Micron-silicon based material is a promising anode material for high performance lithium batteries due to its ultra-high specific capacity. However, the volume expansion exceeds 300 % during charging and discharging, resulting in the collapse of the electrode structure and a rapid decline in electrochemical performance. Coating the surface of silicon-based materials with flexible ionic conductors is an effective method to maintain their high capacity and suppress swelling. Here, to further improve the electrochemical performance of silicon-based materials, we have deposited a titanate-type ionic conductor layer on a micron-sized silicon-carbon oxide (SiO_X-C) material to synthesize the SiO_X-C@TiO_x(OH)_y material.

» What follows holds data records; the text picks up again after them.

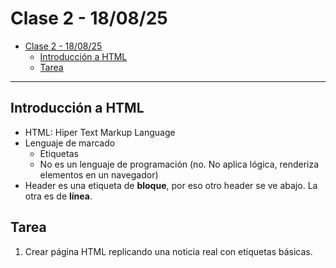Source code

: # Clase 2 - 18/08/25

- [Clase 2 - 18/08/25](#clase-2---180825)
  - [Introducción a HTML](#introducción-a-html)
  - [Tarea](#tarea)

---

## Introducción a HTML

- HTML: Hiper Text Markup Language
- Lenguaje de marcado
  - Etiquetas
  - No es un lenguaje de programación (no. No aplica lógica, renderiza elementos en un navegador)
- Header es una etiqueta de **bloque**, por eso otro header se ve abajo. La otra es de **línea**.

## Tarea

1. Crear página HTML replicando una noticia real con etiquetas básicas.
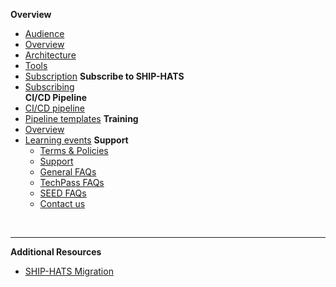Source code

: **Overview**
  - [Audience](audience)
  - [Overview](ship-hats-overview)
  - [Architecture](architecture)
  - [Tools](ship-hats-tools)
  - [Subscription](subscription)
**Subscribe to SHIP-HATS**  
  - [Subscribing](subscribing-to-ship-hats)  
**CI/CD Pipeline**
- [CI/CD pipeline](ci-cd-pipeline)  
- [Pipeline templates](pipeline-templates)
**Training**
- [Overview](training)
- [Learning events](learning-events)
**Support**
  - [Terms & Policies](terms-and-policies)
  - [Support](support)
  - [General FAQs](general-faqs)
  - [TechPass FAQs](techpass-faqs)    
  - [SEED FAQs](seed-faqs)
  - [Contact us](contact-us) 

&nbsp;

---
**Additional Resources**
  - [SHIP-HATS Migration](https://docs.developer.tech.gov.sg/docs/ship-hats-migration/)  

<!--
- [Self-paced trainings](self-paced-trainings)

-->  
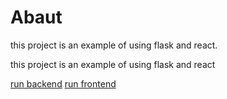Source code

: # Abaut
this project is an example of using flask and react.


this project is an example of using flask and react

[run backend](https://github.com/iteremasov/flask_and_react/blob/master/backend/README.md)
[run frontend](https://github.com/iteremasov/flask_and_react/blob/master/frontend/README.md)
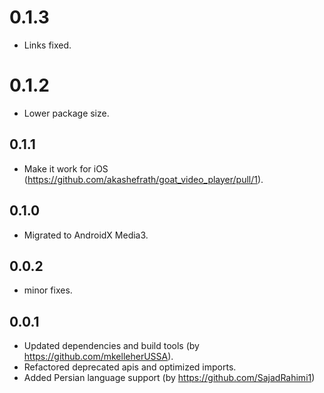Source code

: # 0.1.3

* Links fixed.

# 0.1.2

* Lower package size.

## 0.1.1

* Make it work for iOS (https://github.com/akashefrath/goat_video_player/pull/1).

## 0.1.0

* Migrated to AndroidX Media3.

## 0.0.2

* minor fixes.

## 0.0.1

* Updated dependencies and build tools (by https://github.com/mkelleherUSSA).
* Refactored deprecated apis and optimized imports.
* Added Persian language support (by https://github.com/SajadRahimi1)

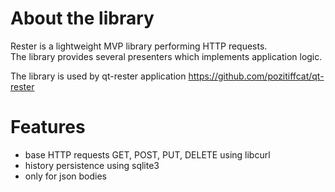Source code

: # About the library
Rester is a lightweight MVP library performing HTTP requests.  
The library provides several presenters which implements application logic.  
  
The library is used by qt-rester application https://github.com/pozitiffcat/qt-rester

# Features
* base HTTP requests GET, POST, PUT, DELETE using libcurl
* history persistence using sqlite3
* only for json bodies
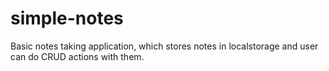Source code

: # simple-notes
Basic notes taking application, which stores notes in localstorage and user can do CRUD actions with them.
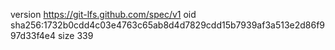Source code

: version https://git-lfs.github.com/spec/v1
oid sha256:1732b0cdd4c03e4763c65ab8d4d7829cdd15b7939af3a513e2d86f997d33f4e4
size 339
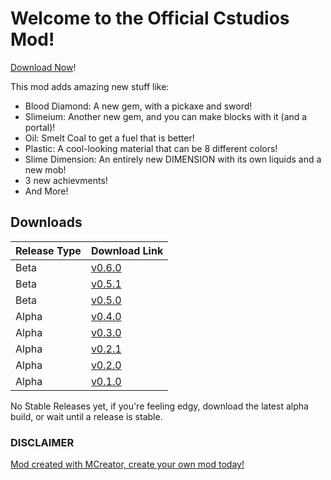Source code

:# Welcome to the Official Cstudios Mod!

[Download Now](#downloads)!

This mod adds amazing new stuff like:

- Blood Diamond: A new gem, with a pickaxe and sword!
- Slimeium: Another new gem, and you can make blocks with it (and a portal)!
- Oil: Smelt Coal to get a fuel that is better!
- Plastic: A cool-looking material that can be 8 different colors!
- Slime Dimension: An entirely new DIMENSION with its own liquids and a new mob!
- 3 new achievments!
- And More!

## Downloads

Release Type | Download Link
----------|---------
Beta | [v0.6.0](https://github.com/TeamCstudios/CStudiosMod/releases/tag/0.6.0)
Beta | [v0.5.1](https://github.com/TeamCstudios/CStudiosMod/releases/tag/0.5.1)
Beta | [v0.5.0](https://github.com/TeamCstudios/CStudiosMod/releases/tag/0.5.0)
Alpha | [v0.4.0](https://github.com/TeamCstudios/CStudiosMod/releases/tag/0.4.0)
Alpha | [v0.3.0](https://github.com/TeamCstudios/CStudiosMod/releases/tag/0.3.0)
Alpha | [v0.2.1](https://github.com/TeamCstudios/CStudiosMod/releases/tag/0.2.1)
Alpha | [v0.2.0](https://github.com/TeamCstudios/CStudiosMod/releases/tag/0.2.0)
Alpha | [v0.1.0](https://github.com/TeamCstudios/CStudiosMod/releases/tag/0.1.0)

No Stable Releases yet, if you're feeling edgy, download the latest alpha build, or wait until a release is stable.

### DISCLAIMER
[Mod created with MCreator, create your own mod today!](https://mcreator.pylo.co/)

The TiO_x(OH)_y layer not only exhibits the elastic properties of a superpolymer to mitigate swelling strain, but also has a fast capacitance effect to improve its rate performance. In addition, the interfacial charge transport of SiO_X-C@TiO_x(OH)_y is enhanced due to the structural diversity of the TiO_x(OH)_y layer. For the above mechanisms, the SiO_X-C@TiO_x(OH)_y has a specific capacity of 278.3 mAh g⁻¹ under high current of 3500 mA g⁻¹. Meanwhile, the SiO_X-C@TiO_x(OH)_y with the capacity retention of 67 % is achieved at 2000 mA g⁻¹ after 100 cycles.